BERLIN (Reuters) - Germany's private sector expanded at its slowest rate this year in May, a survey showed on Wednesday, as new orders failed to flow in as fast, pointing to steady if unspectacular growth for Europe's biggest economy.
Markit's final composite Purchasing Managers' Index, which tracks activity in the manufacturing and services sectors that account for more than two-thirds of the economy, stood at 52.6 in May, down from 54.1 in April.
That was still above the 50 mark that separates growth from contraction, but slightly below a preliminary estimate of 52.8.

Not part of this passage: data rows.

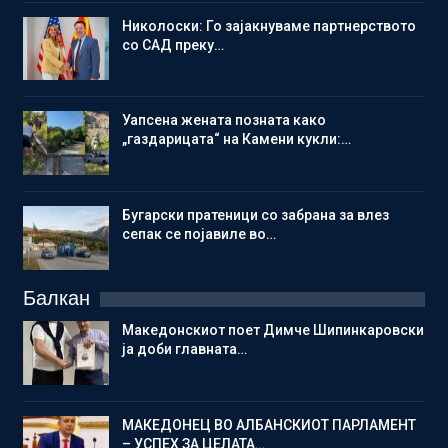
Николоски: Го зајакнуваме партнерството
со САД преку…
Уапсена жената позната како
„газдарицата“ на Камени кукли:…
Бугарски пратеници со забрана за влез
сепак се појавиле во…
Балкан
Македонскиот поет Димче Шипинкаровски
ја доби главната…
МАКЕДОНЕЦ ВО АЛБАНСКИОТ ПАРЛАМЕНТ
– УСПЕХ ЗА ЦЕЛАТА…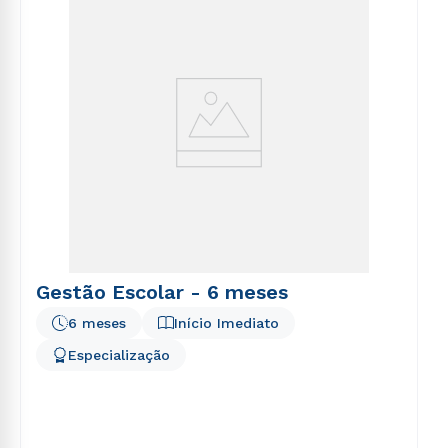
voluptatem sequi nesciunt.
Gestão Escolar - 6 meses
6 meses
Início Imediato
Especialização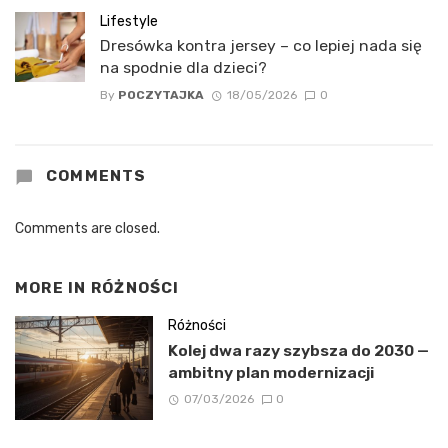
Lifestyle
Dresówka kontra jersey – co lepiej nada się
na spodnie dla dzieci?
By
POCZYTAJKA
18/05/2026
0
COMMENTS
Comments are closed.
MORE IN
RÓŻNOŚCI
Różności
Kolej dwa razy szybsza do 2030 —
ambitny plan modernizacji
07/03/2026
0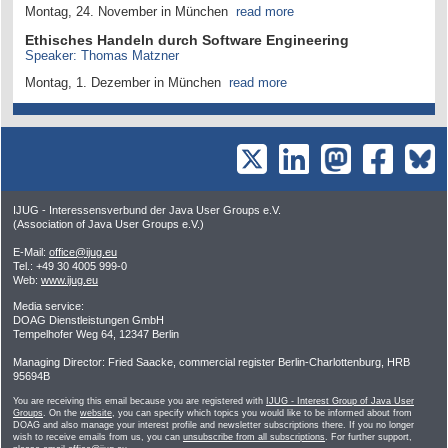
Montag, 24. November in München
read more
Ethisches Handeln durch Software Engineering
Speaker: Thomas Matzner
Montag, 1. Dezember in München
read more
IJUG - Interessensverbund der Java User Groups e.V.
(Association of Java User Groups e.V.)
E-Mail:
office@ijug.eu
Tel.: +49 30 4005 999-0
Web:
www.ijug.eu
Media service:
DOAG Dienstleistungen GmbH
Tempelhofer Weg 64, 12347 Berlin
Managing Director: Fried Saacke, commercial register Berlin-Charlottenburg, HRB
95694B
You are receiving this email because you are registered with
IJUG - Interest Group of Java User
Groups
. On the
website
, you can specify which topics you would like to be informed about from
DOAG and also manage your interest profile and newsletter subscriptions there. If you no longer
wish to receive emails from us, you can
unsubscribe from all subscriptions
. For further support,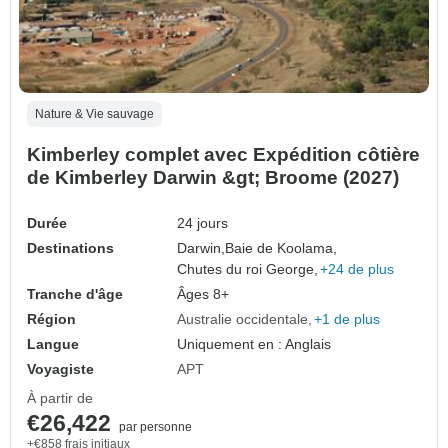
Nature & Vie sauvage
Kimberley complet avec Expédition côtière
de Kimberley Darwin &gt; Broome (2027)
Durée
24 jours
Destinations
Darwin,
Baie de Koolama,
Chutes du roi George,
+24 de plus
Tranche d'âge
Âges 8+
Région
Australie occidentale
+1 de plus
Langue
Uniquement en : Anglais
Voyagiste
APT
À partir de
€26,422
par personne
+€858 frais initiaux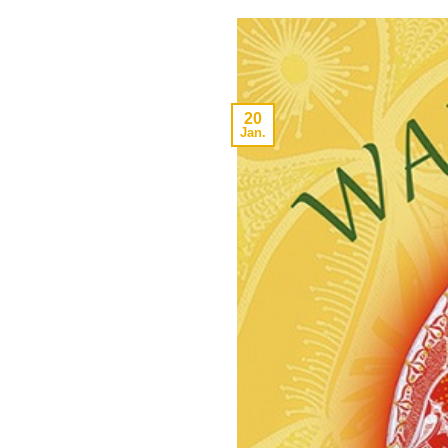
20
Jan.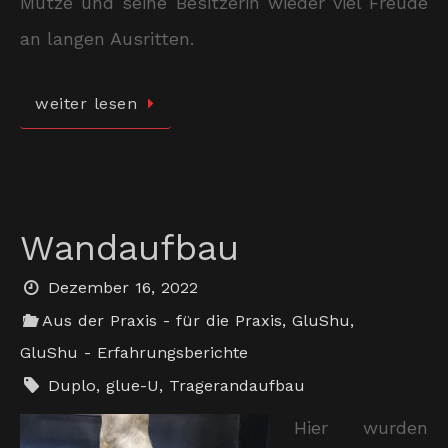
Mütze und seine Besitzerin wieder viel Freude
an langen Ausritten.
weiter lesen
Wandaufbau
Dezember 16, 2022
Aus der Praxis - für die Praxis
,
GluShu
,
GluShu - Erfahrungsberichte
Duplo
,
glue-U
,
Tragerandaufbau
Hier wurden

Companies raised prices at the fastest rate since January 2014, in a positive sign as the euro zone fights to avert deflation, although their input costs rose at the fastest rate since October 2012.
The services sector PMI fell to 53.0 in May from 54.0 a month earlier, also the weakest rate of growth so far in 2015, but a touch above the flash estimate of 52.9.
"Germany's service sector shifted down a gear in May," Markit economist Oliver Kolodseike said in a statement, adding that an easing in new business could be traced to decreases in new work at transport and storage businesses.
Service providers remained optimistic, although sentiment was at its weakest level so far this year.
On a brighter note, companies added to their headcount at a faster rate than in April. Kolodseike said this gave businesses more capacity to take on bigger workloads in coming months.